Honestly it's not worth working these hours for 50k pay. If you add up all those hours together, you'd probably find he's on less than minimum wage ..

SasquatchYeti · 21/02/2022 21:30

@balalake

Far too much, even if it was not affecting his health. Hope somehow you can get him to work less, wish I could think of a way.
Thank you, that’s kind of you to say.
OP posts:
SasquatchYeti · 21/02/2022 21:33

@littlese

Honestly it's not worth working these hours for 50k pay. If you add up all those hours together, you'd probably find he's on less than minimum wage ..
That’s exactly why I included his pay. I don’t think it’s worth it at all.
OP posts:
thesandwich · 21/02/2022 21:35

Can I suggest you/ he read the one minute manager books? V short, brilliant.
Especially the one minute manage meets the monkey.

StarsAndSugarlumps · 21/02/2022 21:36

I think his routine sounds horrendous. But I can’t actually figure out how many hours he is working from what you have said.

He needs to cut his worked hours down to less than 50, and then structure them in such a way that they are not all-consuming. The way he is mixing sleep and work is awful.

SasquatchYeti · 21/02/2022 22:08

@thesandwich

Can I suggest you/ he read the one minute manager books? V short, brilliant. Especially the one minute manage meets the monkey.
Thanks for the suggestion. Found one on eBay in like new condition so it’s on his way.Smile
OP posts:
ThisisMax · 21/02/2022 22:15

Thats an awful lot of work for not a huge salary. He will find himself as a 'manager/doer' as opposed to senior if he does not start to manage his workload down. His approach to work is highly dysfunctional and unhealthy probably because he does not manage his team or time well.
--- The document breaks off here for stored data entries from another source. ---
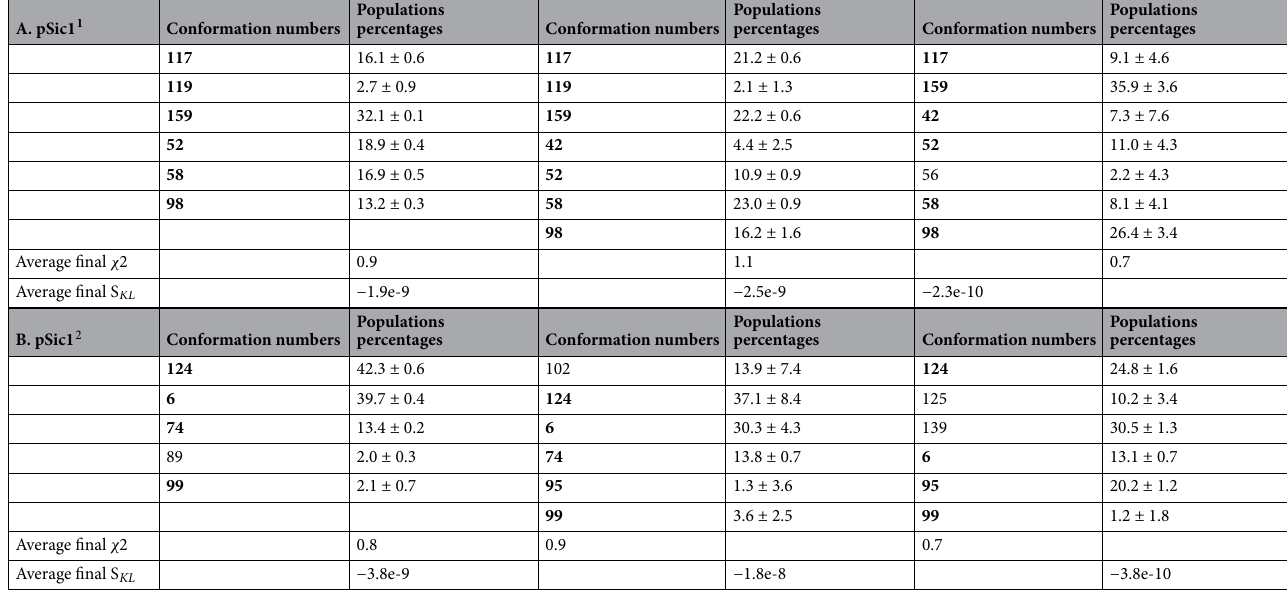
Table 2. Conformations and populations selected using BioEn 0.1.1 18 on the three sets of SAXS curves. The conformations were generated by the runs pSic1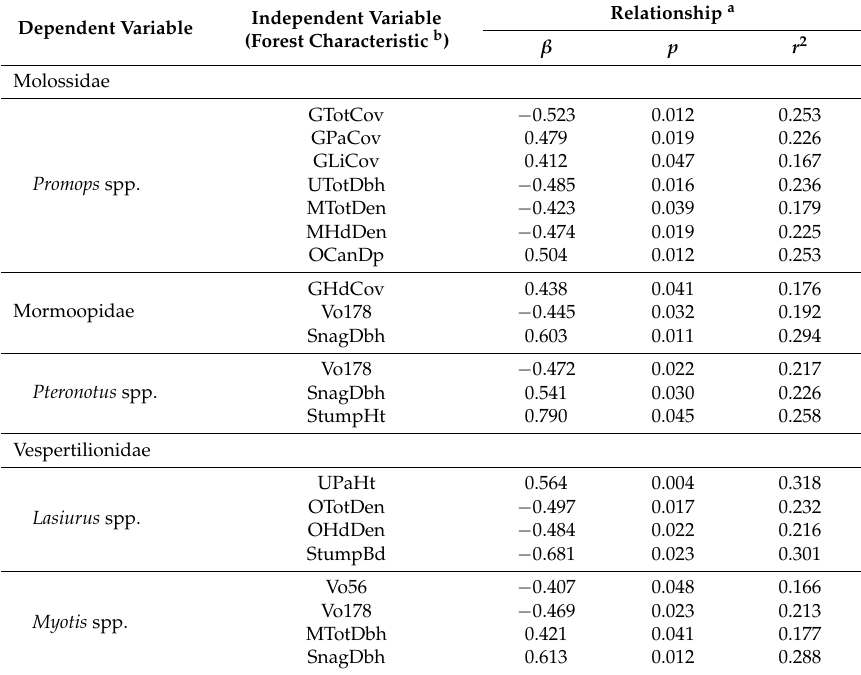
Table 4. Bat activity relationships with forest structure and composition for common families and genera (>100 passes) in the Chiquibul Forest Reserve (CFR), Belize, Central America, in summer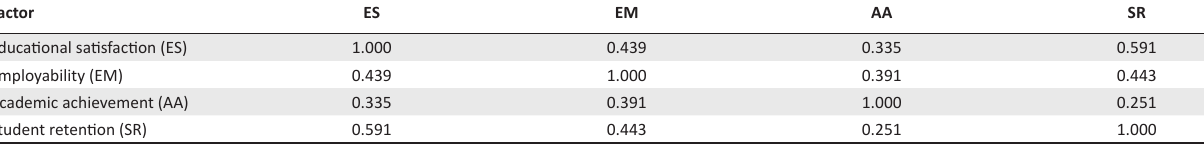
TABLE 7: Factor correlation matrix for student educational outcomes effectiveness questionnaire.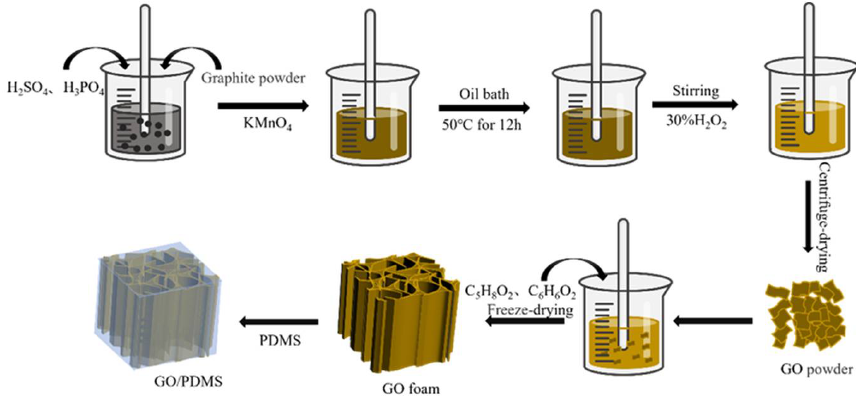
Figure 1. The fabrication process of 3D GO/PDMS composite.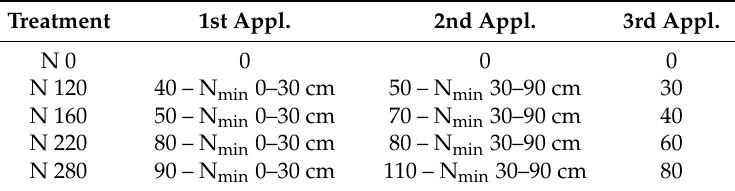
Table 2. Target values of N availability (kg N ha − 1 ) of the N response trials. N fertilizer was applied at post-winter vegetation start (1st appl.), begin of booting (2nd appl.) and at flag leaf emergence (3rd appl.). N fertilizer application at the 1st and 2nd application date considered site-specific availability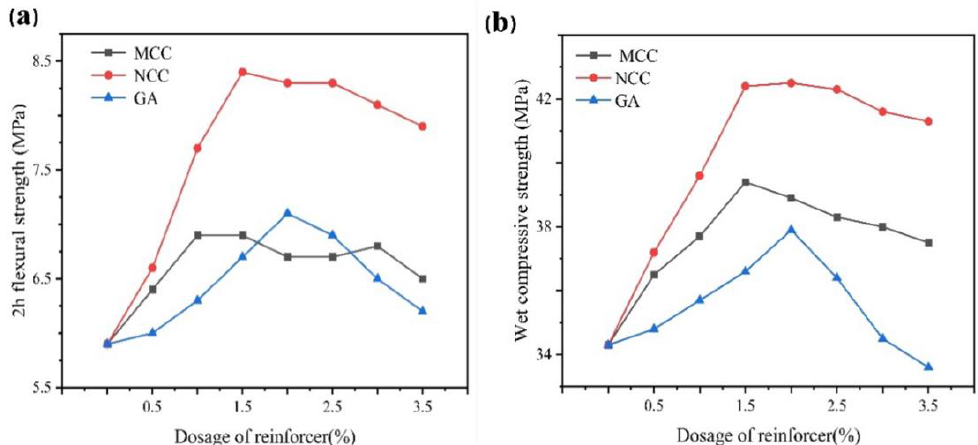
Figure 10. The effect of NCC, MCC, and GA on the mechanical strength of dental gypsum at different dosages (ww − 1 ) ( a ) 2 h flexural strength, ( b ) wet compressive strength.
If he earned that salary by working smart 9-5 Mon to Friday then he would be doing well. Maybe he should look for change/promotion as he sounds in a rut.

ThisisMax · 21/02/2022 22:18

Should add to above- I have lots of friends like this who now find themselves stuck with 15 years to go to retirement - no promotion prospects because they were 'solid' - he needs to work smart- same money/ less time then he gains work life and a healthy marriage.